### Work required:
Can you write out the source text from all of the data below, character for character, leaving out the pictures?

### Entries provided:
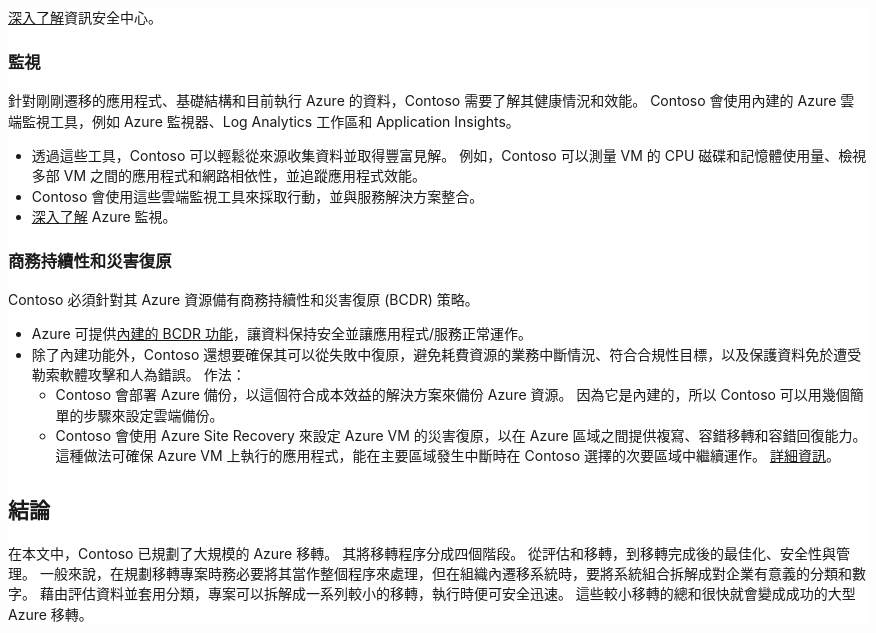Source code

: [深入了解](https://azure.microsoft.com/services/security-center)資訊安全中心。

### <a name="monitoring"></a>監視

針對剛剛遷移的應用程式、基礎結構和目前執行 Azure 的資料，Contoso 需要了解其健康情況和效能。 Contoso 會使用內建的 Azure 雲端監視工具，例如 Azure 監視器、Log Analytics 工作區和 Application Insights。

- 透過這些工具，Contoso 可以輕鬆從來源收集資料並取得豐富見解。 例如，Contoso 可以測量 VM 的 CPU 磁碟和記憶體使用量、檢視多部 VM 之間的應用程式和網路相依性，並追蹤應用程式效能。
- Contoso 會使用這些雲端監視工具來採取行動，並與服務解決方案整合。
- [深入了解](https://docs.microsoft.com/azure/monitoring-and-diagnostics/monitoring-overview) Azure 監視。

### <a name="business-continuity-and-disaster-recovery"></a>商務持續性和災害復原

Contoso 必須針對其 Azure 資源備有商務持續性和災害復原 (BCDR) 策略。

- Azure 可提供[內建的 BCDR 功能](https://docs.microsoft.com/azure/architecture/resiliency/disaster-recovery-azure-applications)，讓資料保持安全並讓應用程式/服務正常運作。
- 除了內建功能外，Contoso 還想要確保其可以從失敗中復原，避免耗費資源的業務中斷情況、符合合規性目標，以及保護資料免於遭受勒索軟體攻擊和人為錯誤。 作法：
  - Contoso 會部署 Azure 備份，以這個符合成本效益的解決方案來備份 Azure 資源。 因為它是內建的，所以 Contoso 可以用幾個簡單的步驟來設定雲端備份。
  - Contoso 會使用 Azure Site Recovery 來設定 Azure VM 的災害復原，以在 Azure 區域之間提供複寫、容錯移轉和容錯回復能力。 這種做法可確保 Azure VM 上執行的應用程式，能在主要區域發生中斷時在 Contoso 選擇的次要區域中繼續運作。 [詳細資訊](https://docs.microsoft.com/azure/site-recovery/azure-to-azure-quickstart)。

## <a name="conclusion"></a>結論

在本文中，Contoso 已規劃了大規模的 Azure 移轉。 其將移轉程序分成四個階段。 從評估和移轉，到移轉完成後的最佳化、安全性與管理。 一般來說，在規劃移轉專案時務必要將其當作整個程序來處理，但在組織內遷移系統時，要將系統組合拆解成對企業有意義的分類和數字。 藉由評估資料並套用分類，專案可以拆解成一系列較小的移轉，執行時便可安全迅速。 這些較小移轉的總和很快就會變成成功的大型 Azure 移轉。
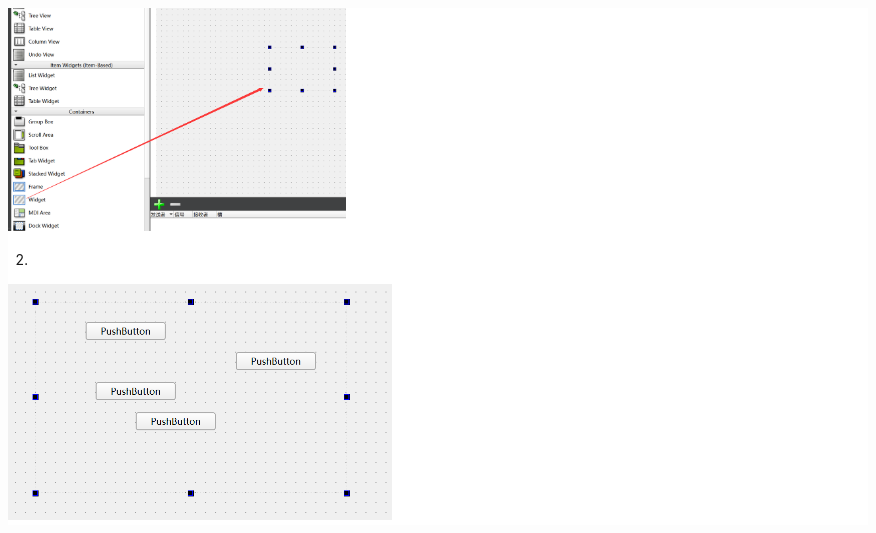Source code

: <img src="image-20220428204214216.png" alt="image-20220428204214216" style="zoom: 33%;" />

2. 

<img src="image-20220428204338094.png" alt="image-20220428204338094" style="zoom: 50%;" />
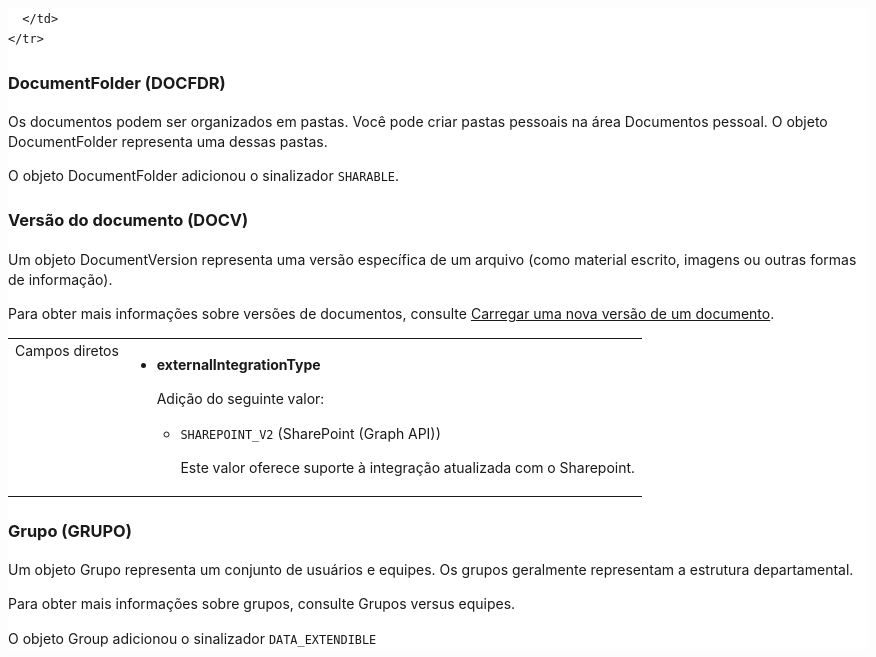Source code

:       </td>
    </tr>
  </tbody>
</table>

### DocumentFolder (DOCFDR)

Os documentos podem ser organizados em pastas. Você pode criar pastas pessoais na área Documentos pessoal. O objeto DocumentFolder representa uma dessas pastas.

O objeto DocumentFolder adicionou o sinalizador `SHARABLE`.

### Versão do documento (DOCV)

Um objeto DocumentVersion representa uma versão específica de um arquivo (como material escrito, imagens ou outras formas de informação).

Para obter mais informações sobre versões de documentos, consulte [Carregar uma nova versão de um documento](../../documents/managing-documents/upload-new-document-version.md).

<table>
  <col/>
  <col/>
  <tbody>
    <tr>
      <td role="rowheader">Campos diretos</td>
      <td>
        <ul>
          <li>
            <p><b>externalIntegrationType</b>
            </p>
            <p>Adição do seguinte valor: </p>
            <ul>
              <li>
                <p><code>SHAREPOINT_V2</code> (SharePoint (Graph API))</p>
                <p>Este valor oferece suporte à integração atualizada com o Sharepoint.</p>
              </li>
            </ul>
          </li>
        </ul>
      </td>
    </tr>
  </tbody>
</table>

### Grupo (GRUPO)

Um objeto Grupo representa um conjunto de usuários e equipes. Os grupos geralmente representam a estrutura departamental.

Para obter mais informações sobre grupos, consulte Grupos versus equipes.

O objeto Group adicionou o sinalizador `DATA_EXTENDIBLE`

### Response to the exercise:
Source code

: [深入了解](https://azure.microsoft.com/services/security-center)資訊安全中心。

### <a name="monitoring"></a>監視

針對剛剛遷移的應用程式、基礎結構和目前執行 Azure 的資料，Contoso 需要了解其健康情況和效能。 Contoso 會使用內建的 Azure 雲端監視工具，例如 Azure 監視器、Log Analytics 工作區和 Application Insights。

- 透過這些工具，Contoso 可以輕鬆從來源收集資料並取得豐富見解。 例如，Contoso 可以測量 VM 的 CPU 磁碟和記憶體使用量、檢視多部 VM 之間的應用程式和網路相依性，並追蹤應用程式效能。
- Contoso 會使用這些雲端監視工具來採取行動，並與服務解決方案整合。
- [深入了解](https://docs.microsoft.com/azure/monitoring-and-diagnostics/monitoring-overview) Azure 監視。

### <a name="business-continuity-and-disaster-recovery"></a>商務持續性和災害復原

Contoso 必須針對其 Azure 資源備有商務持續性和災害復原 (BCDR) 策略。

- Azure 可提供[內建的 BCDR 功能](https://docs.microsoft.com/azure/architecture/resiliency/disaster-recovery-azure-applications)，讓資料保持安全並讓應用程式/服務正常運作。
- 除了內建功能外，Contoso 還想要確保其可以從失敗中復原，避免耗費資源的業務中斷情況、符合合規性目標，以及保護資料免於遭受勒索軟體攻擊和人為錯誤。 作法：
  - Contoso 會部署 Azure 備份，以這個符合成本效益的解決方案來備份 Azure 資源。 因為它是內建的，所以 Contoso 可以用幾個簡單的步驟來設定雲端備份。
  - Contoso 會使用 Azure Site Recovery 來設定 Azure VM 的災害復原，以在 Azure 區域之間提供複寫、容錯移轉和容錯回復能力。 這種做法可確保 Azure VM 上執行的應用程式，能在主要區域發生中斷時在 Contoso 選擇的次要區域中繼續運作。 [詳細資訊](https://docs.microsoft.com/azure/site-recovery/azure-to-azure-quickstart)。

## <a name="conclusion"></a>結論

在本文中，Contoso 已規劃了大規模的 Azure 移轉。 其將移轉程序分成四個階段。 從評估和移轉，到移轉完成後的最佳化、安全性與管理。 一般來說，在規劃移轉專案時務必要將其當作整個程序來處理，但在組織內遷移系統時，要將系統組合拆解成對企業有意義的分類和數字。 藉由評估資料並套用分類，專案可以拆解成一系列較小的移轉，執行時便可安全迅速。 這些較小移轉的總和很快就會變成成功的大型 Azure 移轉。
Source code

: <img src="image-20220428204214216.png" alt="image-20220428204214216" style="zoom: 33%;" />

2. 

<img src="image-20220428204338094.png" alt="image-20220428204338094" style="zoom: 50%;" />
Source code

:       </td>
    </tr>
  </tbody>
</table>

### DocumentFolder (DOCFDR)

Os documentos podem ser organizados em pastas. Você pode criar pastas pessoais na área Documentos pessoal. O objeto DocumentFolder representa uma dessas pastas.

O objeto DocumentFolder adicionou o sinalizador `SHARABLE`.

### Versão do documento (DOCV)

Um objeto DocumentVersion representa uma versão específica de um arquivo (como material escrito, imagens ou outras formas de informação).

Para obter mais informações sobre versões de documentos, consulte [Carregar uma nova versão de um documento](../../documents/managing-documents/upload-new-document-version.md).

<table>
  <col/>
  <col/>
  <tbody>
    <tr>
      <td role="rowheader">Campos diretos</td>
      <td>
        <ul>
          <li>
            <p><b>externalIntegrationType</b>
            </p>
            <p>Adição do seguinte valor: </p>
            <ul>
              <li>
                <p><code>SHAREPOINT_V2</code> (SharePoint (Graph API))</p>
                <p>Este valor oferece suporte à integração atualizada com o Sharepoint.</p>
              </li>
            </ul>
          </li>
        </ul>
      </td>
    </tr>
  </tbody>
</table>

### Grupo (GRUPO)

Um objeto Grupo representa um conjunto de usuários e equipes. Os grupos geralmente representam a estrutura departamental.

Para obter mais informações sobre grupos, consulte Grupos versus equipes.

O objeto Group adicionou o sinalizador `DATA_EXTENDIBLE`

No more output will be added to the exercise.